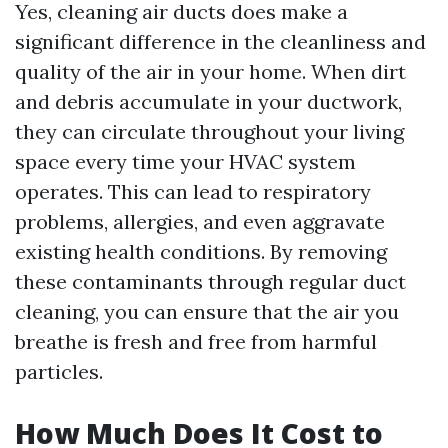
Yes, cleaning air ducts does make a
significant difference in the cleanliness and
quality of the air in your home. When dirt
and debris accumulate in your ductwork,
they can circulate throughout your living
space every time your HVAC system
operates. This can lead to respiratory
problems, allergies, and even aggravate
existing health conditions. By removing
these contaminants through regular duct
cleaning, you can ensure that the air you
breathe is fresh and free from harmful
particles.
How Much Does It Cost to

══════════════════════════════

◆ **TASK STATEMENT**: Rewrite the listing's text with "contaminants" swapped for "pollutants" and nothing else changed. Leave the pictures out.

◆ **WRITTEN SOLUTION**:
Yes, cleaning air ducts does make a
significant difference in the cleanliness and
quality of the air in your home. When dirt
and debris accumulate in your ductwork,
they can circulate throughout your living
space every time your HVAC system
operates. This can lead to respiratory
problems, allergies, and even aggravate
existing health conditions. By removing
these pollutants through regular duct
cleaning, you can ensure that the air you
breathe is fresh and free from harmful
particles.
How Much Does It Cost to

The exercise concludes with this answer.